Secondary malignant neoplasm can occur in long-term survival GBM patients received previous radiation and chemotherapy [2]. To the best of our knowledge, osteosarcoma as a SMN in GBM patients is extremely rare and only five cases have been reported before [3,4,5,6]. All these five secondary osteosarcomas were occurred intracranially with a long latent period and considered to be radiation-induced. In this case, a secondary femur osteosarcoma occurred during the combined therapeutic course. Obviously, the secondary femur osteosarcoma was not induced by radiotherapy for tumor was not originating from irradiated field. Previous study has reported that the development of second primary cancers could point to underlying germline mutations that could include p53 (Li-Fraumeni syndrome), NF1 (neurofibromatosis type 1) or mismatch repair genes (Lynch syndrome) [11]. In order to reveal the potential genetic mechanism of secondary osteosarcoma occurrence, we analysis the result of whole-exome sequencing and found 8 germline gene variations, which consist of 7 germline genes (including EPAS1, SETD2, MSH3, BMPR1A, ERCC4, CDH1 and AR). Of note, among these mutated germline genes, both MSH3 and ERCC4 are DNA damage repair related genes and involved in maintenance of genome stability [12, 13]. And the result of germline mutation in MSH3 indicated the patient suffer constitutional mismatch repair (MMR) deficiency (CMMRD) or Lynch syndrome [14, 15]. We speculated that both of the two germline mutations (MSH3 and ERCC4) induce deficiency in the DNA repair machinery, which resulting in the accumulation of mutations and generate neoantigens contributing to the development of a secondary osteosarcoma in this case. However, this speculated mechanism need to be further proved in future studies.

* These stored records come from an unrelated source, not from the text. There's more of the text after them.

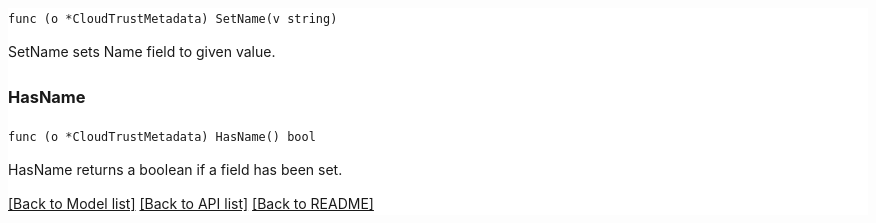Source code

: `func (o *CloudTrustMetadata) SetName(v string)`

SetName sets Name field to given value.

### HasName

`func (o *CloudTrustMetadata) HasName() bool`

HasName returns a boolean if a field has been set.


[[Back to Model list]](../README.md#documentation-for-models) [[Back to API list]](../README.md#documentation-for-api-endpoints) [[Back to README]](../README.md)


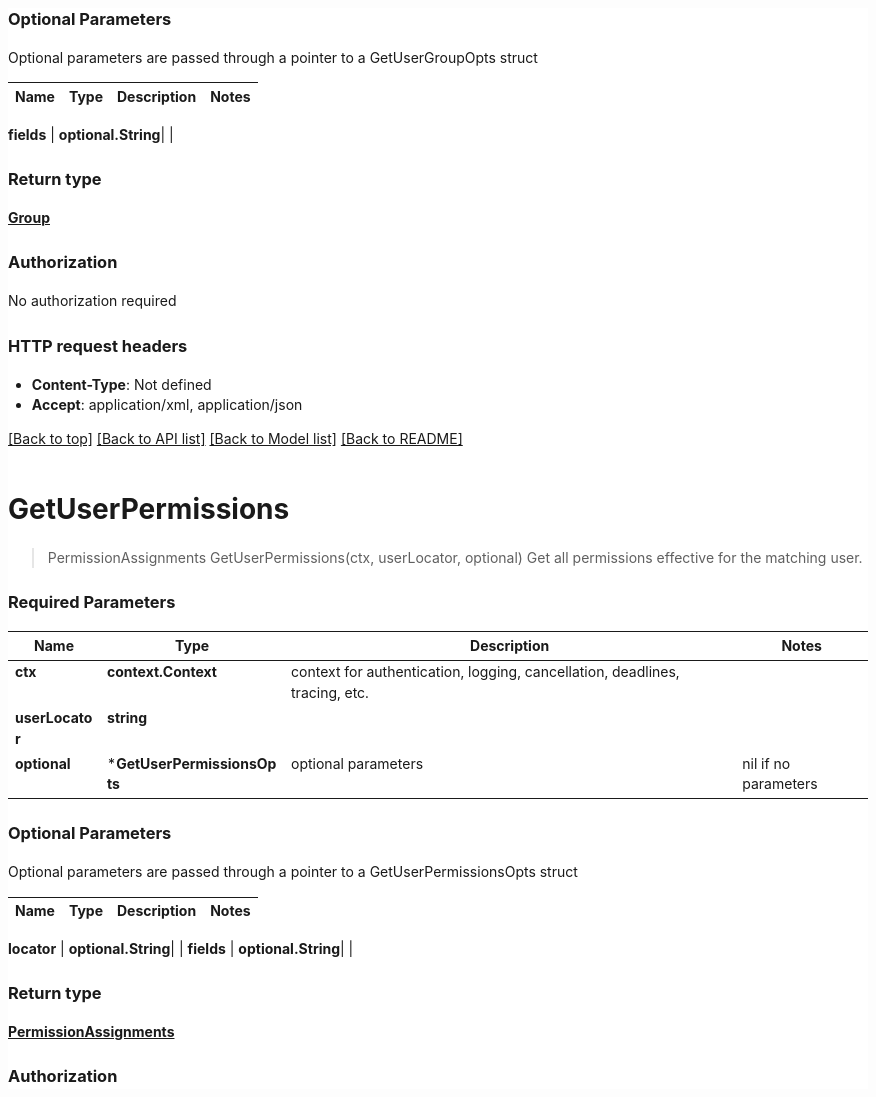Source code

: ### Optional Parameters
Optional parameters are passed through a pointer to a GetUserGroupOpts struct

Name | Type | Description  | Notes
------------- | ------------- | ------------- | -------------


 **fields** | **optional.String**|  | 

### Return type

[**Group**](group.md)

### Authorization

No authorization required

### HTTP request headers

 - **Content-Type**: Not defined
 - **Accept**: application/xml, application/json

[[Back to top]](#) [[Back to API list]](../README.md#documentation-for-api-endpoints) [[Back to Model list]](../README.md#documentation-for-models) [[Back to README]](../README.md)

# **GetUserPermissions**
> PermissionAssignments GetUserPermissions(ctx, userLocator, optional)
Get all permissions effective for the matching user.



### Required Parameters

Name | Type | Description  | Notes
------------- | ------------- | ------------- | -------------
 **ctx** | **context.Context** | context for authentication, logging, cancellation, deadlines, tracing, etc.
  **userLocator** | **string**|  | 
 **optional** | ***GetUserPermissionsOpts** | optional parameters | nil if no parameters

### Optional Parameters
Optional parameters are passed through a pointer to a GetUserPermissionsOpts struct

Name | Type | Description  | Notes
------------- | ------------- | ------------- | -------------

 **locator** | **optional.String**|  | 
 **fields** | **optional.String**|  | 

### Return type

[**PermissionAssignments**](permissionAssignments.md)

### Authorization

In conclusion, we reported a unique case of secondary femur osteosarcoma in a GBM patient for the first time. We have also identified germline MSH3 and ERCC4 mutation may be the driver mutation of the secondary osteosarcoma. Moreover, although the final treatment outcome was frustrating, the individualized combination therapies of TTFields plus pembrolizumab plus temozolomide based on PTEN mutation and TTFields plus everolimus based on NF1 mutation displayed significant clinical benefits, which need further exploration in future clinical trials. Our report could serve as a helpful reference for clinicians and researchers.